The weekend was a mix of old and new. In the early days of the movement toward full inclusion of LGBTQ people into the ministry of the ELCA, we were regularly meeting in one another’s living rooms. We arrived the day before the Proclaim Gathering to review some of the early organizational documents, newsletters, and records. What a reminder of those early debates and grand visions! The materials will be archived at the Center for Gay & Lesbian Studies in Religion (located at Pacific School of Religion in Berkeley, CA). We loved reading those letters aloud, sparking many stories from that time.
We also needed to prepare for the large-group plenary at the Proclaim gathering. Not an easy task as each of us could have talked for hours about the significance of this mission and its effect in our lives! Proclaim members had submitted questions like “What were the gifts and burdens of helping birth this movement?” and “What are you ‘known’ for and what would you like to be known for?” Our responses were videotaped and will be archived for future generations to learn about the beginnings of our movement.
Following our comments, each of the Proclaim members responded with one or two words about their experience of hearing from the instigators. In those moments, I saw in the Proclaim community the collective embodiment of the vision that guided our work for so many years.
With great passion – and in the abstract – we had created a way to ministry for those whose calls were being ignored, refused, or discarded by the ELCA because they were LGBT persons who wanted the option to have a partner and family. At that time, the ELCA required LGBT clergy to be celibate. We stood witness to the testimony shown in each life of each candidate for extraordinary ordination and call to active ministry.
As I listened and looked into the eyes of each Proclaim speaker, our long held vision came into sharp focus, embodied in each person. In those moments I more fully felt the Power of God, shown in the future ministries of these dedicated followers of Jesus. What is now will be continued. Their ministries and that of those who join them will truly proclaim the Gospel in ways we cannot yet imagine.

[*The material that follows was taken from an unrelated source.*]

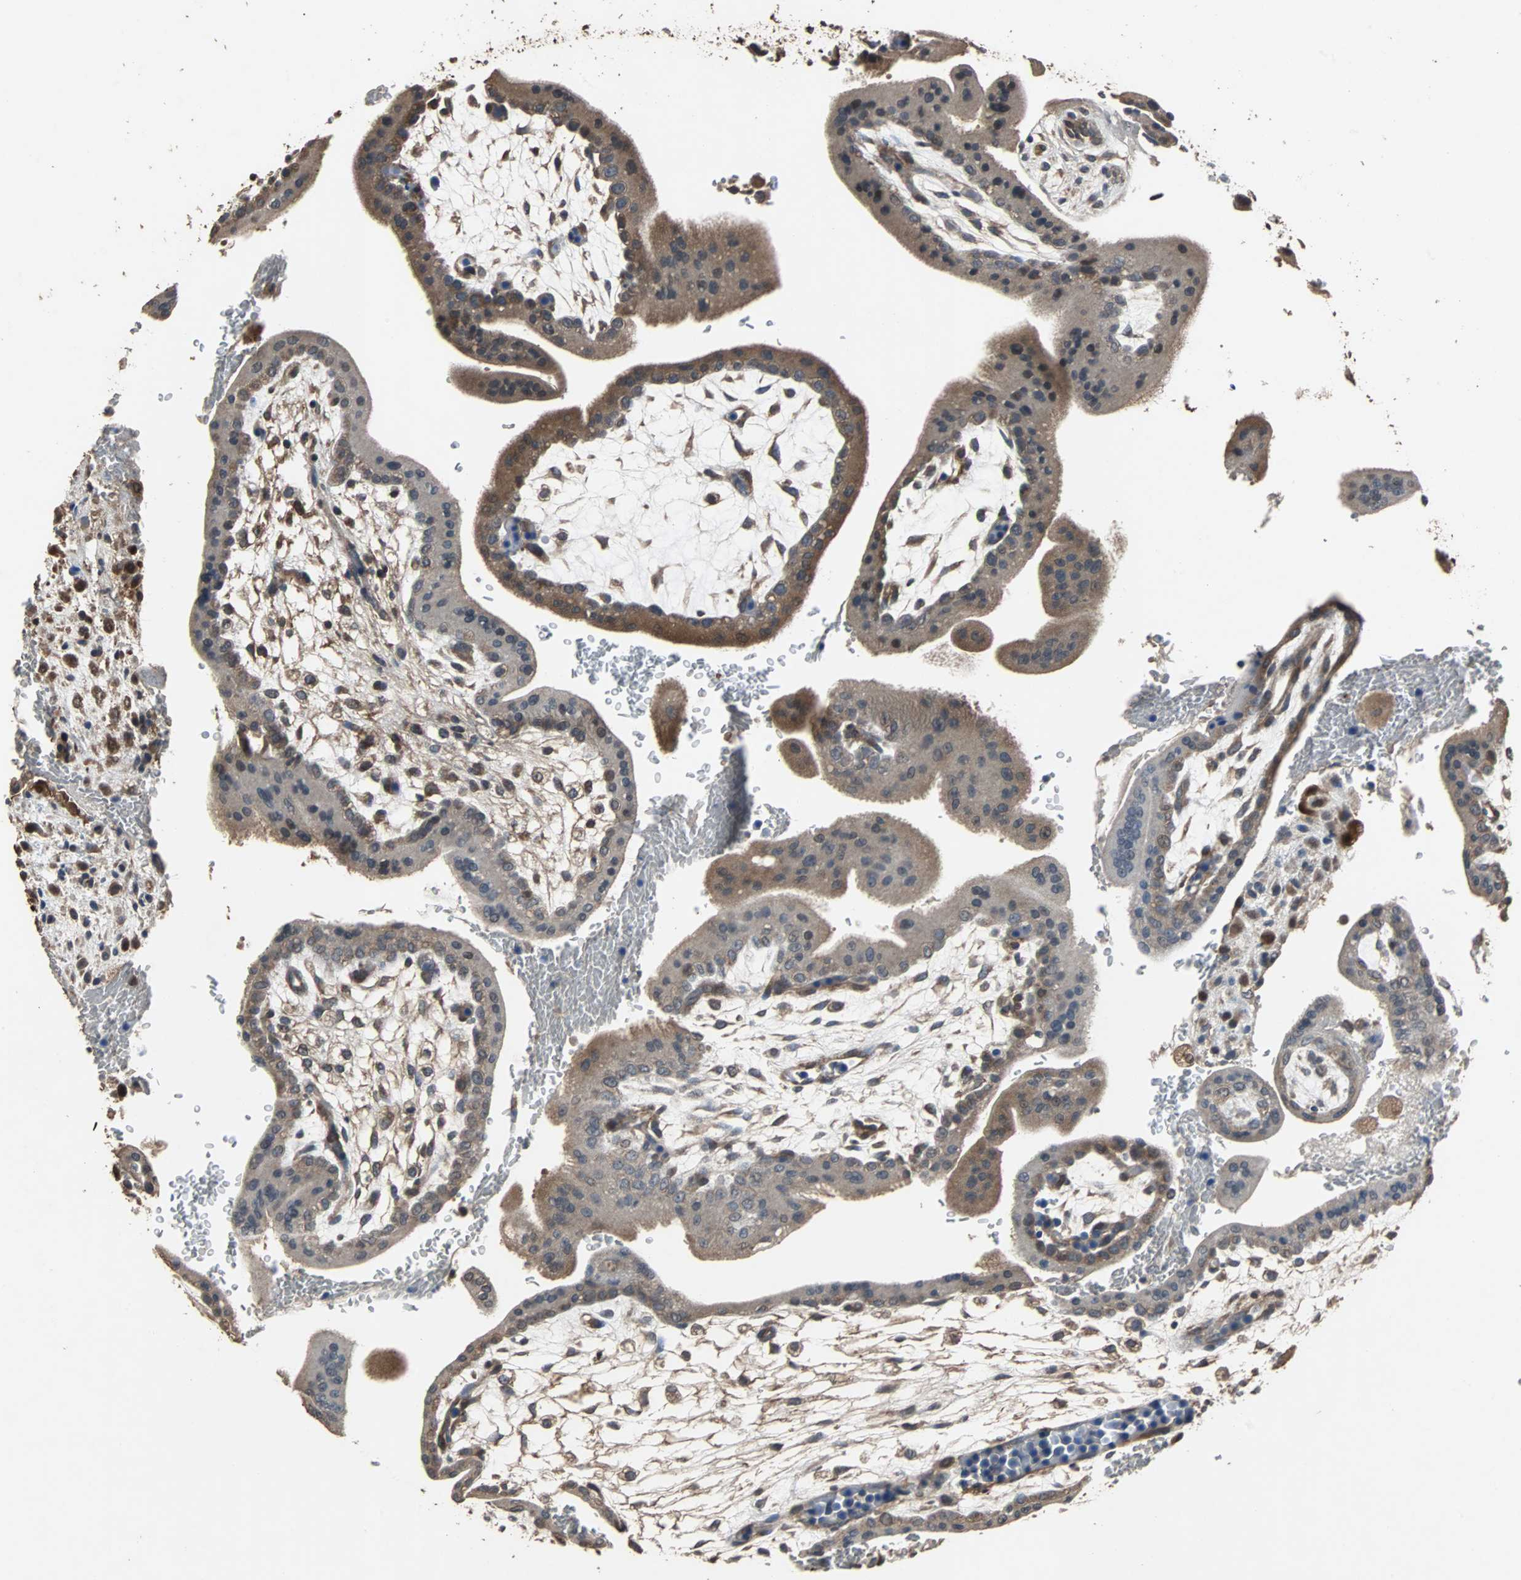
{"staining": {"intensity": "moderate", "quantity": ">75%", "location": "cytoplasmic/membranous,nuclear"}, "tissue": "placenta", "cell_type": "Decidual cells", "image_type": "normal", "snomed": [{"axis": "morphology", "description": "Normal tissue, NOS"}, {"axis": "topography", "description": "Placenta"}], "caption": "The photomicrograph shows immunohistochemical staining of benign placenta. There is moderate cytoplasmic/membranous,nuclear expression is appreciated in approximately >75% of decidual cells.", "gene": "NDRG1", "patient": {"sex": "female", "age": 35}}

The vision that had guided me and many others for so long was now gloriously visible in the flesh before us. I see and celebrate that picture in my mind’s eye each day.
Thanks be to God!
Mari Griffiths Irvin’s long-dormant faith was rekindled by the extraordinary ordinations of Jeff, Phyllis, and Ruth in 1990 and her subsequent membership at St. Francis Lutheran Church in San Francisco. Her retirement in 2000 as professor emerita from the University of the Pacific in Stockton, CA allowed her more time to work passionately as a Lutheran LGBTQ activist. More recently, Mari reinvented herself as a bookstore owner in Yachats, Oregon where she, her spouse (Jeannine Janson), and her sister (Mary Wiltse) work as partners in selling “previously enjoyed and gently used books.”